**WHAT NEEDS TO BE DONE**: Each line in the listing below that contains "solaires" should be returned.

**EXERCISE MATERIALS**:

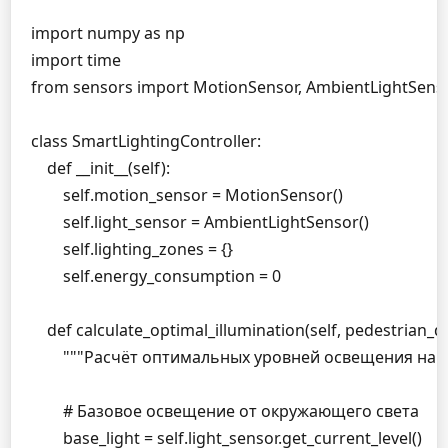
import numpy as np

import time

from sensors import MotionSensor, AmbientLightSenso
class SmartLightingController:

    def __init__(self):

        self.motion_sensor = MotionSensor()

        self.light_sensor = AmbientLightSensor()

        self.lighting_zones = {}

        self.energy_consumption = 0

    def calculate_optimal_illumination(self, pedestrian_d
        """Расчёт оптимальных уровней освещения на
        # Базовое освещение от окружающего света

        base_light = self.light_sensor.get_current_level()
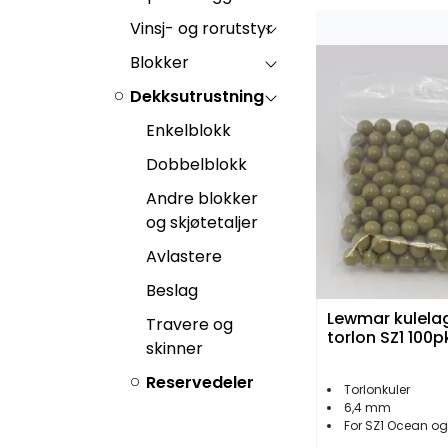
Vinsj- og rorutstyr
Blokker
Dekksutrustning
Enkelblokk
Dobbelblokk
Andre blokker
og skjøtetaljer
Avlastere
Beslag
Lewmar kulela
Travere og
torlon SZ1 100p
skinner
Reservedeler
Torlonkuler
6,4 mm
For SZ1 Ocean o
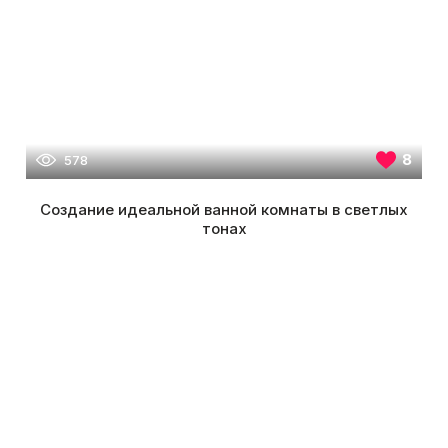
8
578
Создание идеальной ванной комнаты в светлых
тонах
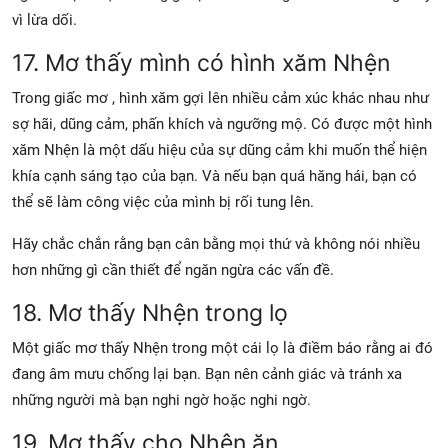
vì lừa dối.
17. Mơ thấy mình có hình xăm Nhện
Trong
giấc mơ
, hình xăm gợi lên nhiều cảm xúc khác nhau như
sợ hãi, dũng cảm, phấn khích và ngưỡng mộ. Có được một hình
xăm Nhện là một dấu hiệu của sự dũng cảm khi muốn thể hiện
khía cạnh sáng tạo của bạn. Và nếu bạn quá hăng hái, bạn có
thể sẽ làm công việc của mình bị rối tung lên.
Hãy chắc chắn rằng bạn cân bằng mọi thứ và không nói nhiều
hơn những gì cần thiết để ngăn ngừa các vấn đề.
18. Mơ thấy Nhện trong lọ
Một giấc mơ thấy Nhện trong một cái lọ là điềm báo rằng ai đó
đang âm mưu chống lại bạn. Bạn nên cảnh giác và tránh xa
những người mà bạn nghi ngờ hoặc nghi ngờ.
19. Mơ thấy cho Nhện ăn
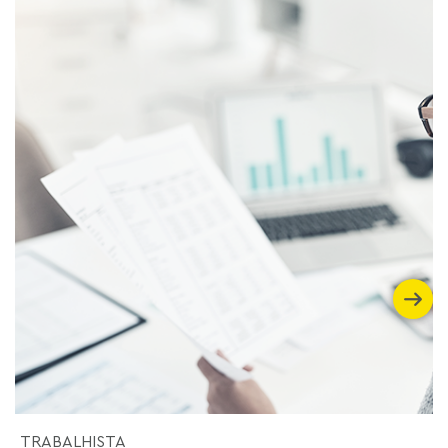
TRABALHISTA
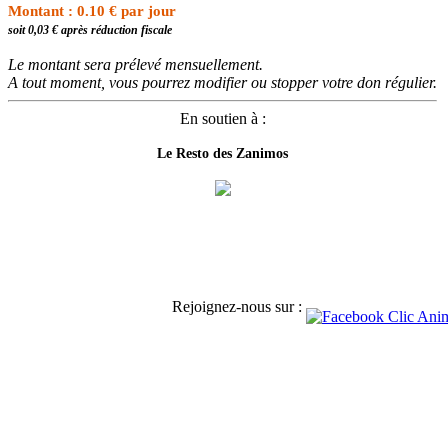
Montant : 0.10 € par jour
soit 0,03 € après réduction fiscale
Le montant sera prélevé mensuellement.
A tout moment, vous pourrez modifier ou stopper votre don régulier.
En soutien à :
Le Resto des Zanimos
Rejoignez-nous sur :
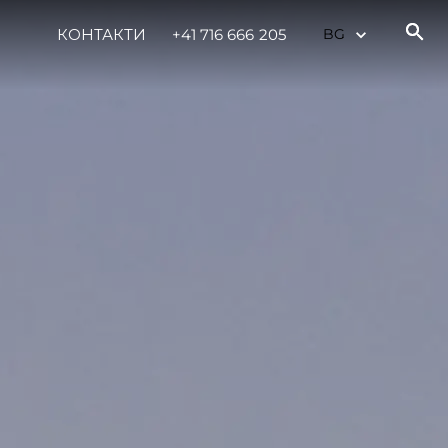
КОНТАКТИ
+41 716 666 205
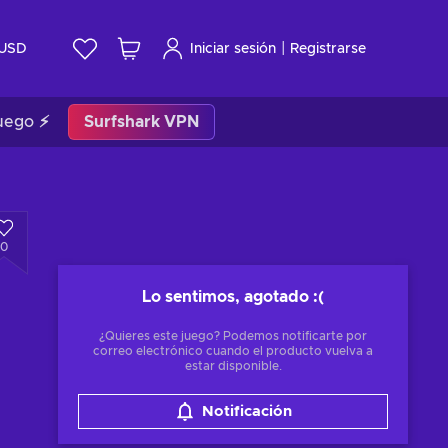
|
USD
Iniciar sesión
Registrarse
uego ⚡
Surfshark VPN
0
Lo sentimos, agotado
:(
¿Quieres este juego? Podemos notificarte por
correo electrónico cuando el producto vuelva a
estar disponible.
Notificación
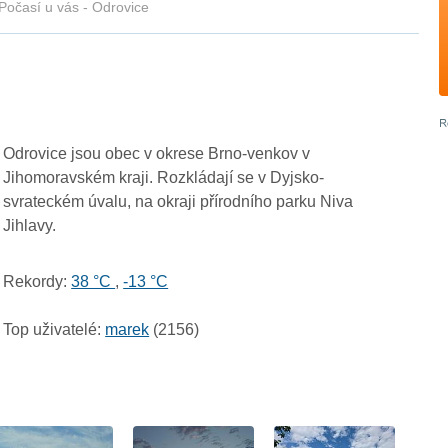
Počasí u vás - Odrovice
Odrovice jsou obec v okrese Brno-venkov v
Jihomoravském kraji. Rozkládají se v Dyjsko-
svrateckém úvalu, na okraji přírodního parku Niva
Jihlavy.
Rekordy:
38 °C
,
-13 °C
Top uživatelé:
marek
(2156)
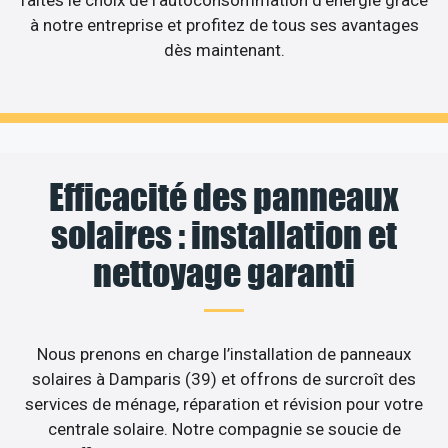
à notre entreprise et profitez de tous ses avantages
dès maintenant.
Efficacité des panneaux
solaires : installation et
nettoyage garanti
Nous prenons en charge l’installation de panneaux
solaires à Damparis (39) et offrons de surcroît des
services de ménage, réparation et révision pour votre
centrale solaire. Notre compagnie se soucie de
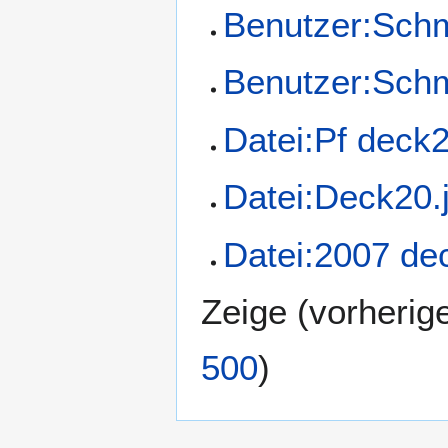
Benutzer:Schm
Benutzer:Schm
Datei:Pf deck
Datei:Deck20.
Datei:2007 de
Zeige (
vorherig
500
)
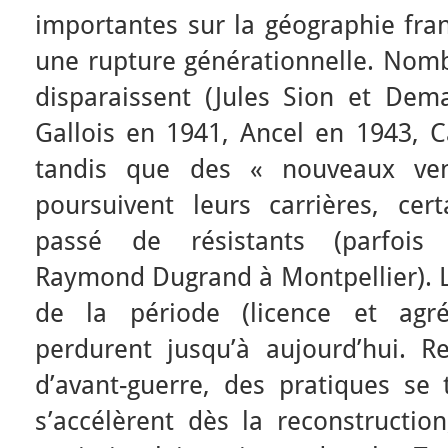
importantes sur la géographie fran
une rupture générationnelle. Nomb
disparaissent (Jules Sion et De
Gallois en 1941, Ancel en 1943, C
tandis que des « nouveaux v
poursuivent leurs carrières, ce
passé de résistants (parfoi
Raymond Dugrand à Montpellier). Le
de la période (licence et agré
perdurent jusqu’à aujourd’hui. R
d’avant-guerre, des pratiques se 
s’accélèrent dès la reconstructio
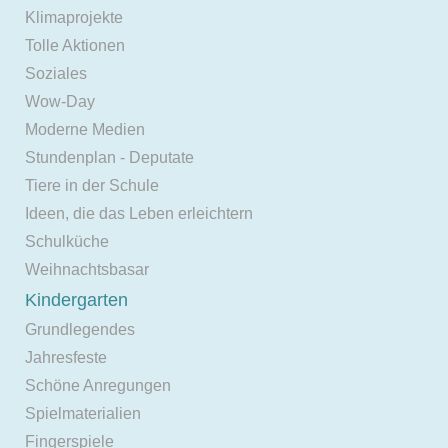
Klimaprojekte
Tolle Aktionen
Soziales
Wow-Day
Moderne Medien
Stundenplan - Deputate
Tiere in der Schule
Ideen, die das Leben erleichtern
Schulküche
Weihnachtsbasar
Kindergarten
Grundlegendes
Jahresfeste
Schöne Anregungen
Spielmaterialien
Fingerspiele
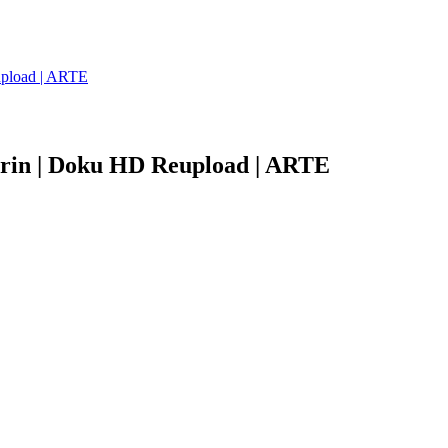
upload | ARTE
arin | Doku HD Reupload | ARTE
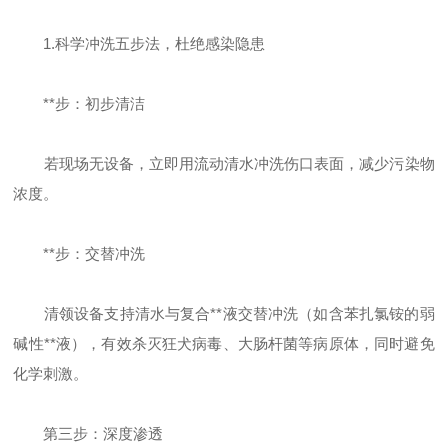
1.科学冲洗五步法，杜绝感染隐患
**步：初步清洁
若现场无设备，立即用流动清水冲洗伤口表面，减少污染物
浓度。
**步：交替冲洗
清领设备支持清水与复合**液交替冲洗（如含苯扎氯铵的弱
碱性**液），有效杀灭狂犬病毒、大肠杆菌等病原体，同时避免
化学刺激。
第三步：深度渗透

**ANSWER FOR THIS EXERCISE**:
solaires : installation et
solaires à Damparis (39) et offrons de surcroît des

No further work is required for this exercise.